Vancomycin and ampicillin resistance among Enterococcus species, particularly E. faecium, have steadily increased.

  • The disk diffusion screening test is used in many laboratories to detect vancomycin-resistant strains. In the upper image, no zone of inhibition is seen around either the vancomycin or the ampicillin disk, indicating resistance to both drugs.
  • Vancomycin-resistant enterococci (VRE) have been divided into three most commonly described phenotypes: VanA, VanB, and VanC. VanA and VanB are acquired resistance, while VanC is intrinsic resistance, as seen in E. gallinarum and E. cassiflavus.
  • High-level aminoglycoside resistance (HLAR) screening is another significant resistance factor; increasing concentrations of gentamicin and/or streptomycin are used in a unique test protocol.

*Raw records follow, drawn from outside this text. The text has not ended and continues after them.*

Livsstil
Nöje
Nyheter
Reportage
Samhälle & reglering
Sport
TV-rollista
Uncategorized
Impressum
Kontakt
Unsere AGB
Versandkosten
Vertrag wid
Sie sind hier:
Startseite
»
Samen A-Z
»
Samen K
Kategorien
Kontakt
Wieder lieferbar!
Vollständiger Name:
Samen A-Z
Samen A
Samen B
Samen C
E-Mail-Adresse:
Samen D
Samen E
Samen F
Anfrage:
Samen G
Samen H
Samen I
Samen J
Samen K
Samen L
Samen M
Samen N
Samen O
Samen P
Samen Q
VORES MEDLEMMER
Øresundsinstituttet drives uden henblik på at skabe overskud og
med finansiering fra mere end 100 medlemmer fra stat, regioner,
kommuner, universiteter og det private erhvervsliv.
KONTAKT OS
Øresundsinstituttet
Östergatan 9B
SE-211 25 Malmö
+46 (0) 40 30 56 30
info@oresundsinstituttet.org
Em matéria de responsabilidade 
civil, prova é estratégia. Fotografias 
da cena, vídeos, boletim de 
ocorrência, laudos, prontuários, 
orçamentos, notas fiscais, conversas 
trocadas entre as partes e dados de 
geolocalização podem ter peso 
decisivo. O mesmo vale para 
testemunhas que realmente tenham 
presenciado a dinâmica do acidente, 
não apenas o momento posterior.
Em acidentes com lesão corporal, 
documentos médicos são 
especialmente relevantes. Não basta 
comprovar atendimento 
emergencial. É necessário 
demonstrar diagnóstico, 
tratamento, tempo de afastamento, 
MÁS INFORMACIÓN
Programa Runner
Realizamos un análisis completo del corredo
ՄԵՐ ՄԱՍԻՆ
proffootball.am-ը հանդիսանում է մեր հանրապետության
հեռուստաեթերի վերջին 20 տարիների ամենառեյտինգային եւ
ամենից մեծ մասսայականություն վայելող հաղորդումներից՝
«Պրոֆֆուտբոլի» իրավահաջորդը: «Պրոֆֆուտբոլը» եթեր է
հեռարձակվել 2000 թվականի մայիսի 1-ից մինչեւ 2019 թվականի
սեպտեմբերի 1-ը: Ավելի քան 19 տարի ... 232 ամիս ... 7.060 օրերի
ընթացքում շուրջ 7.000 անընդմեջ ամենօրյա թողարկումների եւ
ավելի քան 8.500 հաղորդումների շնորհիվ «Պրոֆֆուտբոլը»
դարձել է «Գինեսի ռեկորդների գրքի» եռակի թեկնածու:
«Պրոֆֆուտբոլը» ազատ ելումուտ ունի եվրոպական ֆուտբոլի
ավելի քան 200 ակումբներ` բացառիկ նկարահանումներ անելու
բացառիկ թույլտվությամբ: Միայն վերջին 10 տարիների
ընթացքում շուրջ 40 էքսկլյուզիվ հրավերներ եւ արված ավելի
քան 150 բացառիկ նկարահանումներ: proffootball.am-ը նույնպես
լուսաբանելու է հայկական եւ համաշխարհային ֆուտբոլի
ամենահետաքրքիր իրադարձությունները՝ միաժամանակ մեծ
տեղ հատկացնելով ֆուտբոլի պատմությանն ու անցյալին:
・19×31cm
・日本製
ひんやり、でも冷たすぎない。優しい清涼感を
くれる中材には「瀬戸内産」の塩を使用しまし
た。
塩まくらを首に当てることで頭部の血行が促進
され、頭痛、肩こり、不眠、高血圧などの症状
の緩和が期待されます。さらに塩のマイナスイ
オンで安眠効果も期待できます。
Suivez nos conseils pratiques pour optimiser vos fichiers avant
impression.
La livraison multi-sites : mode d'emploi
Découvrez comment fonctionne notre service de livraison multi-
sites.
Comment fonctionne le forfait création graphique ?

  • Vancomycin-resistant strains of E. faecalis and E. faecium are common in the acquired VanA or VanB phenotype, demonstrating high-level resistance (MICs higher than 32 μg/mL), as illustrated by the total resistance of the test strain in the E test and the VA disk, shown in the lower image.
  • The strain shown in the lower image, however, is ampicillin susceptible at 1 μg/mL (see lower set of yellow arrows), indicating that this drug may effectively treat urinary tract infection.
Note: Always refer to current CLSI guidelines before interpreting results.
Studies show that antimicrobial exposures are the most important modifiable independent risk factors for enteric carriage of vancomycin-resistant E. faecium (VREF) in hospitalized patients tested for C. difficile. Additional risk factors of VREF carriage that are less contributory than prior antibiotic usage include a previous diagnosis of C. difficile enteritis, individuals over the age of 60, and the presence of a hematologic malignancy (Garbutt et al., 1999).